Telling stories, rather than asking them, assumes the teacher can judge that a story (characters, details, ending) will be compelling to every student in the class. I can’t even imagine anyone being able to do that consistently throughout a school year, dealing with 30 or more students in a class. Having a class organically reveal what interests it avoids the pressure on the teacher to choose well, and also reveals a lot about the students. It’s also far easier to naturally repeat language that has been brought into comprehensibility, since everything grows as a whole, instead of being a series of stories that have no relationship to each other, stitched together (or not). Language acquisition in a school setting requires far more repetition than just what is available from natural frequency. TPRS provides high-density, high-quality comprehensible input, while most other “CI methods” provide mostly comprehensible input (depending on the willingness of the program to establish meaning through a shared fluent language) that is not particularly high-density.
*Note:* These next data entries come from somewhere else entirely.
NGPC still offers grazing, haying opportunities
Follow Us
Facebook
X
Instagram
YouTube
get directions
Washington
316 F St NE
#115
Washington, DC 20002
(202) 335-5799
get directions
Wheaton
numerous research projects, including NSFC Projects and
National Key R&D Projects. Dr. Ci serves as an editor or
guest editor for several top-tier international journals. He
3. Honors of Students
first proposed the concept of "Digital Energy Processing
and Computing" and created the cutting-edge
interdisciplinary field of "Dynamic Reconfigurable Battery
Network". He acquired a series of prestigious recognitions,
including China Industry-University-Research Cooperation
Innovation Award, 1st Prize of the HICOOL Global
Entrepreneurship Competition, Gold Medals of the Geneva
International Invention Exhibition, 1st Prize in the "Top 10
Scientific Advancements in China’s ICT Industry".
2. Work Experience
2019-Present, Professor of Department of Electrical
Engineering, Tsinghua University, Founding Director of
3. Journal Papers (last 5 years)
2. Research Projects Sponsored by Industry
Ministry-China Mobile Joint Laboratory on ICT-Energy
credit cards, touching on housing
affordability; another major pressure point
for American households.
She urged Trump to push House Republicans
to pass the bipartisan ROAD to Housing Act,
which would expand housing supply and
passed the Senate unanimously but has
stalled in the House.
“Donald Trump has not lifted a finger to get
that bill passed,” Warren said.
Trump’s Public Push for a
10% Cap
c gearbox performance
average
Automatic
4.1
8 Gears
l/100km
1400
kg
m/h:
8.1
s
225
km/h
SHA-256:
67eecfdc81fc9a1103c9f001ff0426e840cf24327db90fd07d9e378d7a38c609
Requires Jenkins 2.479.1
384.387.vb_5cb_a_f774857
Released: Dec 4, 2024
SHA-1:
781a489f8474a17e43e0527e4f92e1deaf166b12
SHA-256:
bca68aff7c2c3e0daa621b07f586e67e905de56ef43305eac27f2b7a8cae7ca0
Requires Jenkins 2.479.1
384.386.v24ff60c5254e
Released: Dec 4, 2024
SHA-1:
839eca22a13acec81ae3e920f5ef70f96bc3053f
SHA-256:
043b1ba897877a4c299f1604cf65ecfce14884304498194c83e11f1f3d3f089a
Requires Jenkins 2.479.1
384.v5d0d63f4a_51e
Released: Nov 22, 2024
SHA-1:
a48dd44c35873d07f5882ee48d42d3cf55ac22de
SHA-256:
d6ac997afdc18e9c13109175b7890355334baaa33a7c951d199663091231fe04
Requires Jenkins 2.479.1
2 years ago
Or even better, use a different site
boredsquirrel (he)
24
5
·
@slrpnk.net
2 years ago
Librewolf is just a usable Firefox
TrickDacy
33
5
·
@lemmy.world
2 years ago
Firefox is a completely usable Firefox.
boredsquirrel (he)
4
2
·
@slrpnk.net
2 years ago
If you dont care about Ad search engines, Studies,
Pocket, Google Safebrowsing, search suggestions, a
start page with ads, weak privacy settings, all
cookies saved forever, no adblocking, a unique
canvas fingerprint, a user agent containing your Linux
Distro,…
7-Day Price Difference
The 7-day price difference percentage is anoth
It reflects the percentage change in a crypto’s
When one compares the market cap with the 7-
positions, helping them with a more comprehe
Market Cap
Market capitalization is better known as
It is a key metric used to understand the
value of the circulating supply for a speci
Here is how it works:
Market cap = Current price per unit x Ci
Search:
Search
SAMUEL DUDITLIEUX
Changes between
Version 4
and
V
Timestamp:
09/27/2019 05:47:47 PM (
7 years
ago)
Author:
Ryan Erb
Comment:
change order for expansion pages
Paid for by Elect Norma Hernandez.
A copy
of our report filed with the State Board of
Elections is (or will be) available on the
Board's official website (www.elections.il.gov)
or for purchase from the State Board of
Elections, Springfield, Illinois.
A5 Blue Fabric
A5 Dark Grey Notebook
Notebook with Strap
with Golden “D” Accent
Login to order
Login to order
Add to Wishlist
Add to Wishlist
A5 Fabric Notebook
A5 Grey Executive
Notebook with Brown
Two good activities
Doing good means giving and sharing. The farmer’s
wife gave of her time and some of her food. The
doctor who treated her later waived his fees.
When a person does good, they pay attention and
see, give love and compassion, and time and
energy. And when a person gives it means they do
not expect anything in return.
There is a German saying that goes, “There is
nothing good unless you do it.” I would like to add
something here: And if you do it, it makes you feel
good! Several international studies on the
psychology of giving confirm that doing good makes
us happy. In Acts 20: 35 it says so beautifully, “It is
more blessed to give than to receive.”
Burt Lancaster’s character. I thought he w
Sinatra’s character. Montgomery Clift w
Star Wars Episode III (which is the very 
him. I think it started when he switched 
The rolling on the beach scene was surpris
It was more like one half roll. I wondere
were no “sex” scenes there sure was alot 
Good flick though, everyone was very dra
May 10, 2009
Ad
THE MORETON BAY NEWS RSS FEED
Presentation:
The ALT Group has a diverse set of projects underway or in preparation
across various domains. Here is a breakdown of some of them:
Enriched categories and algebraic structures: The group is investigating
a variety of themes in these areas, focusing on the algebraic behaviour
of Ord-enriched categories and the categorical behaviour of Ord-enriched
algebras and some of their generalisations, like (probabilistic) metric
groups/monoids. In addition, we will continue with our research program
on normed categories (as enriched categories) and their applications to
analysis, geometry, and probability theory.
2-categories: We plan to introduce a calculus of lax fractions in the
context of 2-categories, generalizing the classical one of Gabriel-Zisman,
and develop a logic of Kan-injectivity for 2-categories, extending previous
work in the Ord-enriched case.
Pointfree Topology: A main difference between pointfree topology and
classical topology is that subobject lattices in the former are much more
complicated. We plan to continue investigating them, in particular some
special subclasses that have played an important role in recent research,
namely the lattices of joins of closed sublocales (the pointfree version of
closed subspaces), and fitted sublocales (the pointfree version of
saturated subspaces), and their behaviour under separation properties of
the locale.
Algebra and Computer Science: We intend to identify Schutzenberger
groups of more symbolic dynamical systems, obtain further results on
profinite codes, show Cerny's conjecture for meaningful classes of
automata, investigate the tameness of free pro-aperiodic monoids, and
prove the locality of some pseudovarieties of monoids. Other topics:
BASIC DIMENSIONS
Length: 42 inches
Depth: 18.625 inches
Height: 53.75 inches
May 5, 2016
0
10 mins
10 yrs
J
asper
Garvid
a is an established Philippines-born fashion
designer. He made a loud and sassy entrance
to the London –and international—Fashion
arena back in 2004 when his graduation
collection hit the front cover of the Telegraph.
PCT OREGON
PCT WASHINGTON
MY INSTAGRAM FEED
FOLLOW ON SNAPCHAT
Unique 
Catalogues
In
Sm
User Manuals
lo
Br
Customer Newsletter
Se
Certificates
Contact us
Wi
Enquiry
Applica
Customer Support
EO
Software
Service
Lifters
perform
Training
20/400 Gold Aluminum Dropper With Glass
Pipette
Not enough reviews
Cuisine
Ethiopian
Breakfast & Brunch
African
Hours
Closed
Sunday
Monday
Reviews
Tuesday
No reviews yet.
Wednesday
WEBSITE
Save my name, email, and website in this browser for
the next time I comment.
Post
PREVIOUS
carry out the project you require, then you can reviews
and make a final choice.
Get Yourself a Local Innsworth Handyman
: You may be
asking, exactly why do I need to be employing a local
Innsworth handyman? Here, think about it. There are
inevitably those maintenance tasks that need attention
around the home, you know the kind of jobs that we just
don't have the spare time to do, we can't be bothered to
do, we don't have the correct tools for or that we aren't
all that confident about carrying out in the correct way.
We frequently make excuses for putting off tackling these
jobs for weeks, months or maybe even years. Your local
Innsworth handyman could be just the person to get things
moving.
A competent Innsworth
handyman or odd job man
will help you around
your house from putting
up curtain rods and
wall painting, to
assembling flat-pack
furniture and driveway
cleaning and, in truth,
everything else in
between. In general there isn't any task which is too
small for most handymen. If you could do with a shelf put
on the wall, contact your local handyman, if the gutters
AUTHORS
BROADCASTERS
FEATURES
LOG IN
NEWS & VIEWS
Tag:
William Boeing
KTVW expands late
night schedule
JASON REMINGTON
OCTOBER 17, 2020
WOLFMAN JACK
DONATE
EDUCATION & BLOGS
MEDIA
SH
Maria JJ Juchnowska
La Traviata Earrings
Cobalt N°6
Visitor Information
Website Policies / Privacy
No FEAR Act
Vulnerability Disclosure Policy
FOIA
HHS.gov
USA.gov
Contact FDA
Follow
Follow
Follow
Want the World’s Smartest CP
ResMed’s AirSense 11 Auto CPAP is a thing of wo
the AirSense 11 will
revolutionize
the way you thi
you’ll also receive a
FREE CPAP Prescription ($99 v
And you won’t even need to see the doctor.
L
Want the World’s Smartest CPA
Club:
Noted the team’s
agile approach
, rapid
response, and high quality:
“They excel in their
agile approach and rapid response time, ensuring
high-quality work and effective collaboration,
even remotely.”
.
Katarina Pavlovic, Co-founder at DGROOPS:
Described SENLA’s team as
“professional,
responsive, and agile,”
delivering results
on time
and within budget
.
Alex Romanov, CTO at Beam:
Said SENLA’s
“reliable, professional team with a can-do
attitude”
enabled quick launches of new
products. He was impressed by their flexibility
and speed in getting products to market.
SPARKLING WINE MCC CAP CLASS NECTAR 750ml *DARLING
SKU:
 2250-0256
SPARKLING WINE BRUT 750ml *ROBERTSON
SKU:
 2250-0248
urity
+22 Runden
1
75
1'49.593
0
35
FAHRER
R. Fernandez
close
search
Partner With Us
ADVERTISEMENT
It is also far more difficult to develop personal relationships with students when they are recipients of, rather than participants in, in a story. Asian classroom management is far simpler than that in the US (again, been there, taught that) but in the US public school system, most teachers find that building relationships with students is extremely important for classroom management if nothing else.

Telling a story occasionally is fine. But there’s no substitute for being able to ask stories reliably, in terms of flexibility, personalization and customization, for repetition of language, and in terms of compelling engagement for all, not just some.